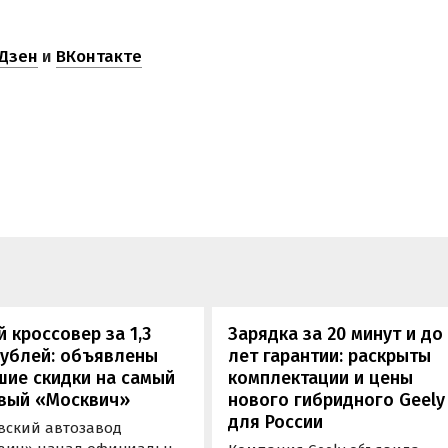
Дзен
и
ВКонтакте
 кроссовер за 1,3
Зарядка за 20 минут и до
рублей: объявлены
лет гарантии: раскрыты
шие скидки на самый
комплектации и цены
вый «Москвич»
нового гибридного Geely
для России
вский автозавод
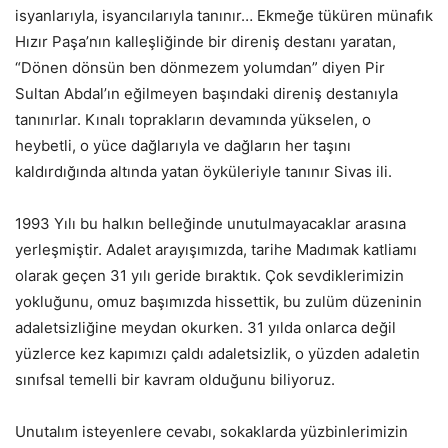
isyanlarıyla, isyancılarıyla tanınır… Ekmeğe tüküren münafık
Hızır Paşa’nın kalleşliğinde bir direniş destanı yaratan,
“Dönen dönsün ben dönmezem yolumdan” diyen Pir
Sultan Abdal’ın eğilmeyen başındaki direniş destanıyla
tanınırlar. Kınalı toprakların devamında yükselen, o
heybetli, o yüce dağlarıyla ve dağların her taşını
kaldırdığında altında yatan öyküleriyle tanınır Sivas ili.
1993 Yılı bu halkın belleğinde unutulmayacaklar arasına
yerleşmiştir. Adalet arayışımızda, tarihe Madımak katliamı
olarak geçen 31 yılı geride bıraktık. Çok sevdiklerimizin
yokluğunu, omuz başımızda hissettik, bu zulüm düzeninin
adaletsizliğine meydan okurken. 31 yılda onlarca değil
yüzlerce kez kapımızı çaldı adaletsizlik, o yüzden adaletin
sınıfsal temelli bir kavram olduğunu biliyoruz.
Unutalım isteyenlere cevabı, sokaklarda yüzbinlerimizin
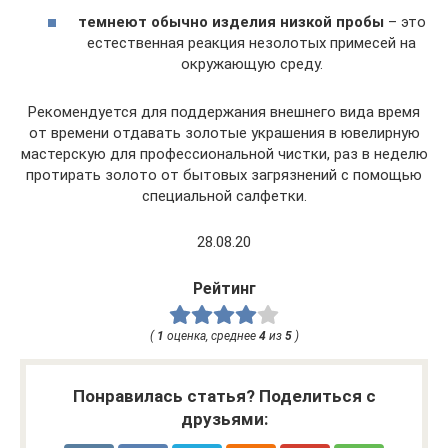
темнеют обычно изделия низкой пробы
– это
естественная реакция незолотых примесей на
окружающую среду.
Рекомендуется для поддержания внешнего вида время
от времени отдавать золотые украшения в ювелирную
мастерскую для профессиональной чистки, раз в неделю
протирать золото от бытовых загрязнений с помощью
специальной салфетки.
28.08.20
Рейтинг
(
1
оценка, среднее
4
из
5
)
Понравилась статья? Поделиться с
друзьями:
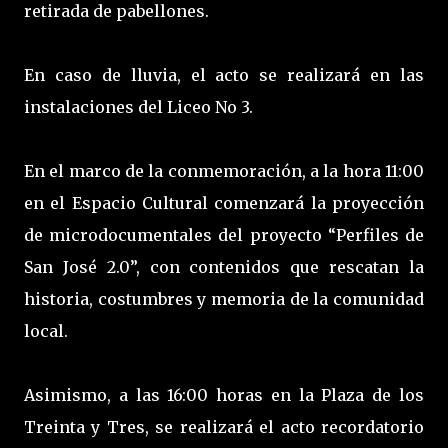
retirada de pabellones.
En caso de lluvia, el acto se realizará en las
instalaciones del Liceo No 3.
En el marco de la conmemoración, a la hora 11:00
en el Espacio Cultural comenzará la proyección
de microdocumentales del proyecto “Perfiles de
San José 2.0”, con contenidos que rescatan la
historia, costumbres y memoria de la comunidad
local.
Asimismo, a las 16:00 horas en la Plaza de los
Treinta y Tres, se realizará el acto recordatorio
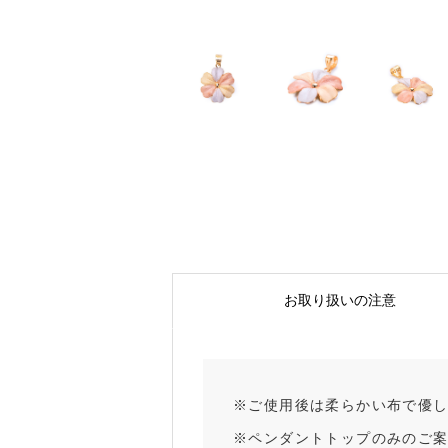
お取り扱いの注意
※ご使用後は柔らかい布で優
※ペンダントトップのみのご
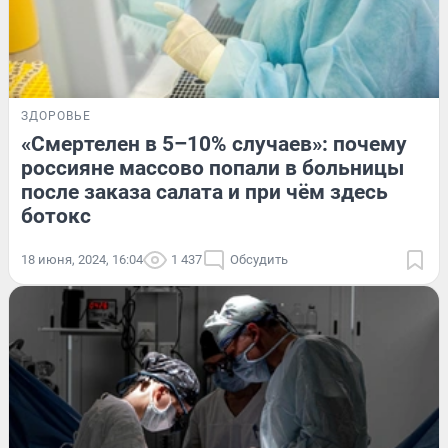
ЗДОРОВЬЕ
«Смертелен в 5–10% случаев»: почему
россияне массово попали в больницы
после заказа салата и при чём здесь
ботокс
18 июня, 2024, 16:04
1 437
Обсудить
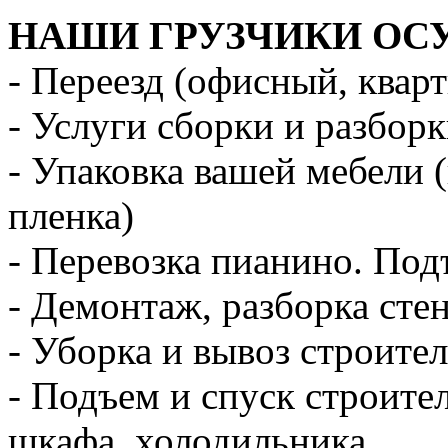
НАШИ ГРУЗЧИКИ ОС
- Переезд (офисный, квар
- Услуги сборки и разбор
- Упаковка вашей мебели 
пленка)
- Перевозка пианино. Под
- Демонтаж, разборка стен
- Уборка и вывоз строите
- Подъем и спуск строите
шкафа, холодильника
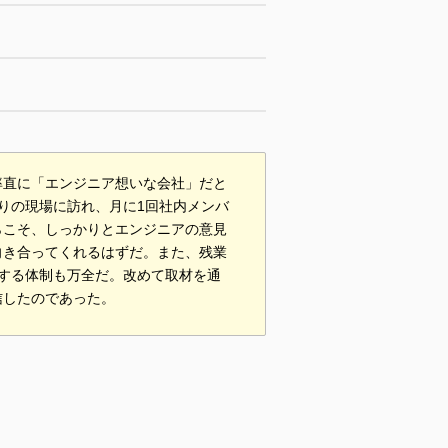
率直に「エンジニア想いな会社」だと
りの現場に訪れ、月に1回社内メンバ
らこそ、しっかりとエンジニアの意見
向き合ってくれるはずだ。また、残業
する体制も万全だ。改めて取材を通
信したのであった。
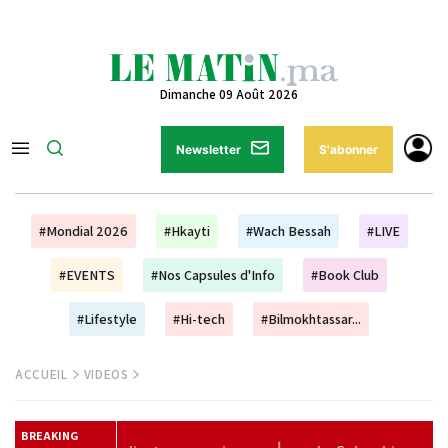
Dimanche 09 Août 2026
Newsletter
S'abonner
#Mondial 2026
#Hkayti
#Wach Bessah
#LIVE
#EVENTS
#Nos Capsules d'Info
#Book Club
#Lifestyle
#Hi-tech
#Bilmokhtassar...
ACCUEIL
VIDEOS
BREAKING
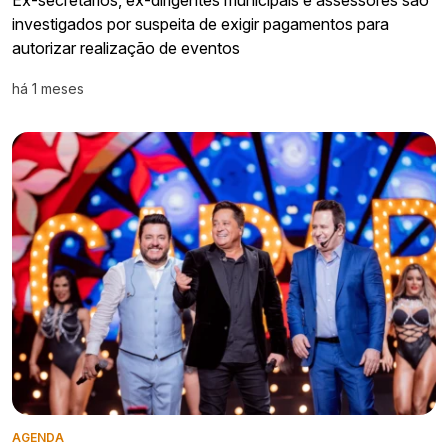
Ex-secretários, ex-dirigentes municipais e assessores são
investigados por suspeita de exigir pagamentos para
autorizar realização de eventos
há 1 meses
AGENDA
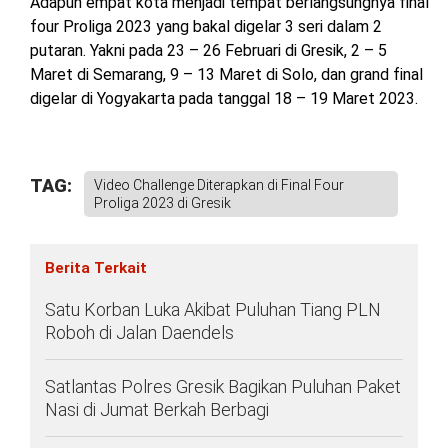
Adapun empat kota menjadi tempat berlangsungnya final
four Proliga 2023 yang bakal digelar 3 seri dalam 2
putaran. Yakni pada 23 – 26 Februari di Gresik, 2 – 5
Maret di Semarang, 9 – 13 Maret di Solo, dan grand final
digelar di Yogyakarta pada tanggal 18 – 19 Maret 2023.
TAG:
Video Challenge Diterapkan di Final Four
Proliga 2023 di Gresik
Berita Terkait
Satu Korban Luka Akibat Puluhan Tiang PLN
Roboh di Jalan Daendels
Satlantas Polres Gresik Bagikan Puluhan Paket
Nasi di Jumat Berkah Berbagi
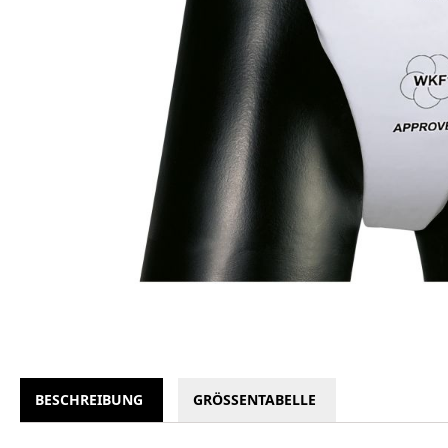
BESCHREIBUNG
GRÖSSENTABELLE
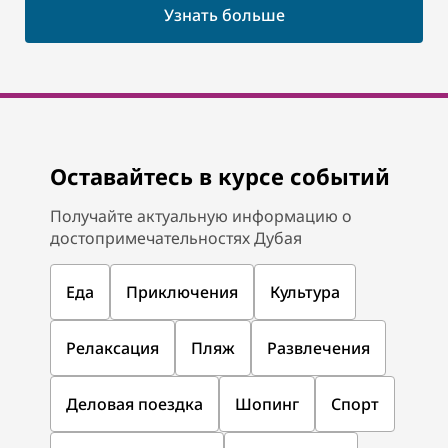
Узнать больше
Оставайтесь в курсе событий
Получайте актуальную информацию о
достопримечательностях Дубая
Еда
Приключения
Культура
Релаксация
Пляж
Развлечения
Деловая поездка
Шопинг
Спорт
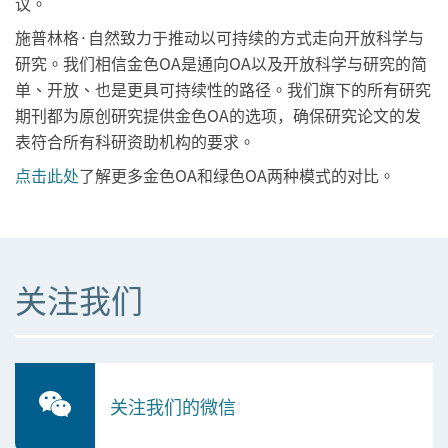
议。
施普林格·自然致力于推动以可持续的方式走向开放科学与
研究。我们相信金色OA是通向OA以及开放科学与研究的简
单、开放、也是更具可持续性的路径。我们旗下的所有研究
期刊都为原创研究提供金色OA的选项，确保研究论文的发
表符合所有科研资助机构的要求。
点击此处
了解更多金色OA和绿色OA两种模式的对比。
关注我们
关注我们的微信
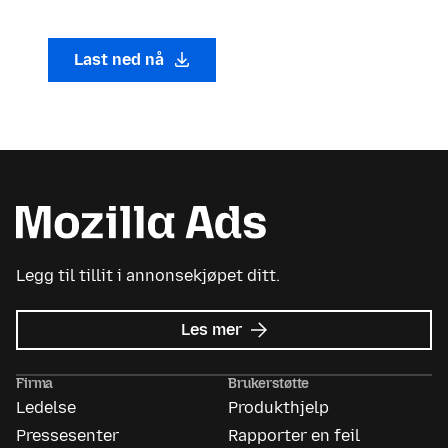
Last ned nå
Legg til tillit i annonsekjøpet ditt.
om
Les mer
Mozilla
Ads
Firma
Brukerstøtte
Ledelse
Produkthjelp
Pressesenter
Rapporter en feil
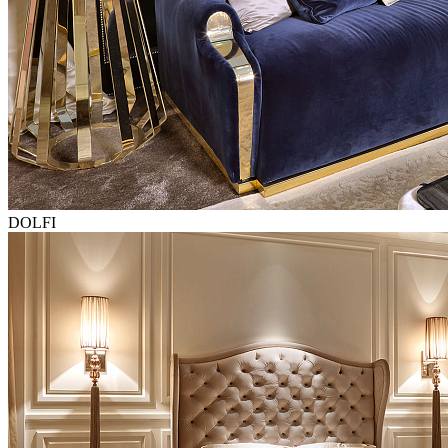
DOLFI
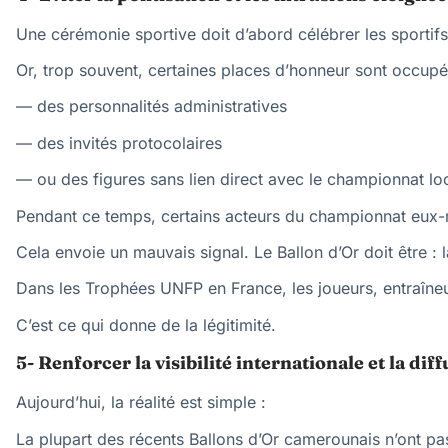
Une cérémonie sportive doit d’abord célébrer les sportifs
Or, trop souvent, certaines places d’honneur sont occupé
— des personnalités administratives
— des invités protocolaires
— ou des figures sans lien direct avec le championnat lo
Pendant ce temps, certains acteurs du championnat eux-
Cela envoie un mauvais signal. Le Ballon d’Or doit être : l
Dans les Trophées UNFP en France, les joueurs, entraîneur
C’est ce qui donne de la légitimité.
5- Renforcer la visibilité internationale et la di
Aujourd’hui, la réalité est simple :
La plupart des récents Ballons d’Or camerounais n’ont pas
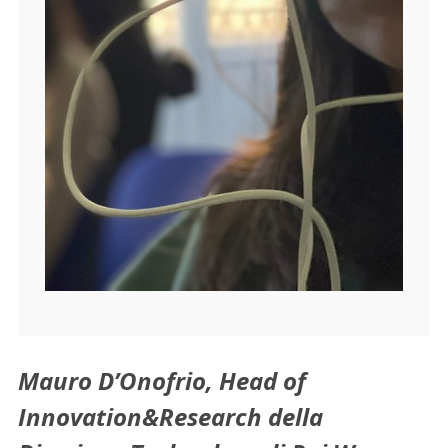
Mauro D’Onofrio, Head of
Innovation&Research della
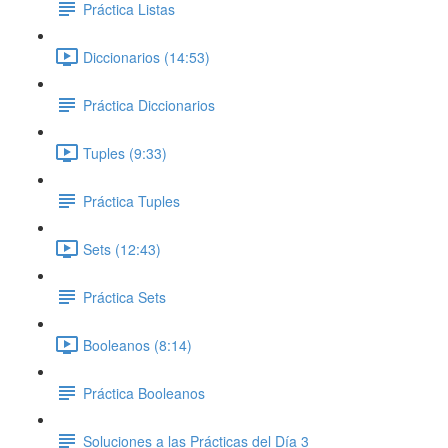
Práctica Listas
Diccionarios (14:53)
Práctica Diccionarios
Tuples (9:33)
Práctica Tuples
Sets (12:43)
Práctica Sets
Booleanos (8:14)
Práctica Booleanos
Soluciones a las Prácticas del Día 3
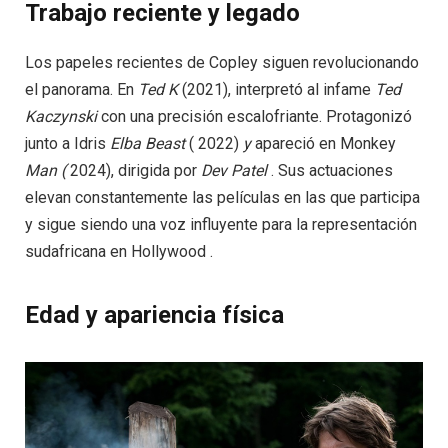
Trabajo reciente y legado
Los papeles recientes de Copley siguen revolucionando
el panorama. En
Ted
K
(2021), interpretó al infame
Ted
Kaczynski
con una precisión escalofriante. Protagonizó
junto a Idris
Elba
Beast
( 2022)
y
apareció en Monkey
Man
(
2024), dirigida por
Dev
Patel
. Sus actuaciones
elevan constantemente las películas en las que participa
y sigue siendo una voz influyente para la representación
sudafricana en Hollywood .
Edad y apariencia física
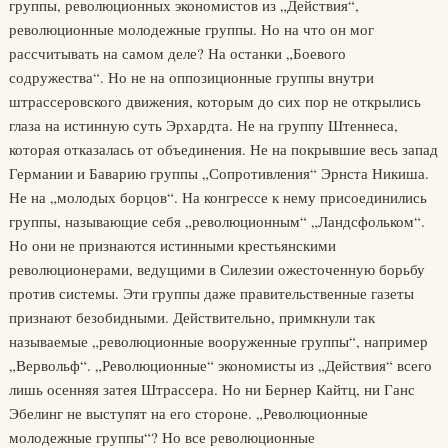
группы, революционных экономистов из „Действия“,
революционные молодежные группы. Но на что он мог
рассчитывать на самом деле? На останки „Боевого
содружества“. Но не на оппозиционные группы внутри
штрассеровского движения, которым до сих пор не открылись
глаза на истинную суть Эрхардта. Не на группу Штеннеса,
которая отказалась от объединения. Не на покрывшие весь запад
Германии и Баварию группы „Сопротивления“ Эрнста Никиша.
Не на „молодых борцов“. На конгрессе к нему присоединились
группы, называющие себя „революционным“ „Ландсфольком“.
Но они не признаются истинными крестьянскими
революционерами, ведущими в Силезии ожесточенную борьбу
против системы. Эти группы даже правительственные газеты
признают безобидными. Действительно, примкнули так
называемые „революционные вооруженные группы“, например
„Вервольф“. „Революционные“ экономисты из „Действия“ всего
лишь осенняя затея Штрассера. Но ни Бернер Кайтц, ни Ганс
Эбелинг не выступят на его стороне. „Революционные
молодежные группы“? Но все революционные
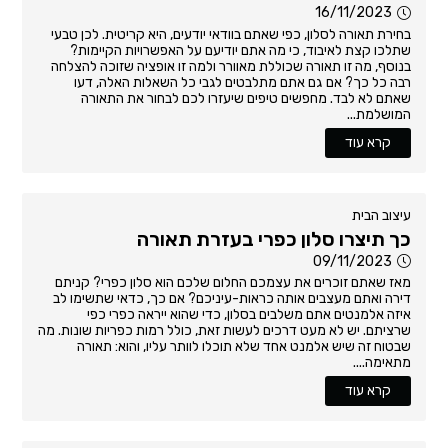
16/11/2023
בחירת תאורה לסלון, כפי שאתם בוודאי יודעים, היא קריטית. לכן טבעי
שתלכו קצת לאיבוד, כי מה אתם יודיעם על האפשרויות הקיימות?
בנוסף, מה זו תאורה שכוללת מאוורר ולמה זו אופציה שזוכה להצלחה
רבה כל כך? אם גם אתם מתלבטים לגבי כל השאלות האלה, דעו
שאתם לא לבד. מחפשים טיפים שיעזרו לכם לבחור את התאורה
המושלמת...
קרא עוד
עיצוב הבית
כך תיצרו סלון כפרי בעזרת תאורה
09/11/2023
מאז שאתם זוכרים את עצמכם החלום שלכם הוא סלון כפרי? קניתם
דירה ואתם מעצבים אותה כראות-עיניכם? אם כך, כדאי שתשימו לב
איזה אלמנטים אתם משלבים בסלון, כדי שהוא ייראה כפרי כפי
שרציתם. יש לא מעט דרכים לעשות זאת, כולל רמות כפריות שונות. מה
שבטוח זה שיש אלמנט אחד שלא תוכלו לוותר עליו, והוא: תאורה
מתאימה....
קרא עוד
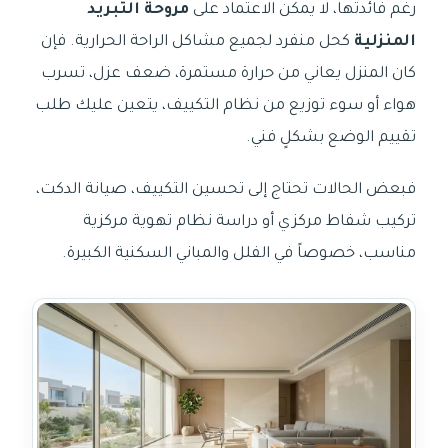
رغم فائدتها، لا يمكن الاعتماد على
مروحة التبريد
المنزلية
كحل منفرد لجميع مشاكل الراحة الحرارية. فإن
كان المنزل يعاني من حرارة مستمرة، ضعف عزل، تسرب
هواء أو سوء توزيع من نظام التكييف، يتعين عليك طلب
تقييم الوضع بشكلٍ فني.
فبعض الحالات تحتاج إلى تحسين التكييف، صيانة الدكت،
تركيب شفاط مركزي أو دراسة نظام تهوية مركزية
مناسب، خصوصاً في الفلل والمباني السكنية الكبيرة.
+-------+
Starting from the line that contains "هواء أو سوء", give again every line to the last line of the data, exactly. Include nothing else.

## ANSWER SPACE
هواء أو سوء توزيع من نظام التكييف، يتعين عليك طلب
تقييم الوضع بشكلٍ فني.
فبعض الحالات تحتاج إلى تحسين التكييف، صيانة الدكت،
تركيب شفاط مركزي أو دراسة نظام تهوية مركزية
مناسب، خصوصاً في الفلل والمباني السكنية الكبيرة.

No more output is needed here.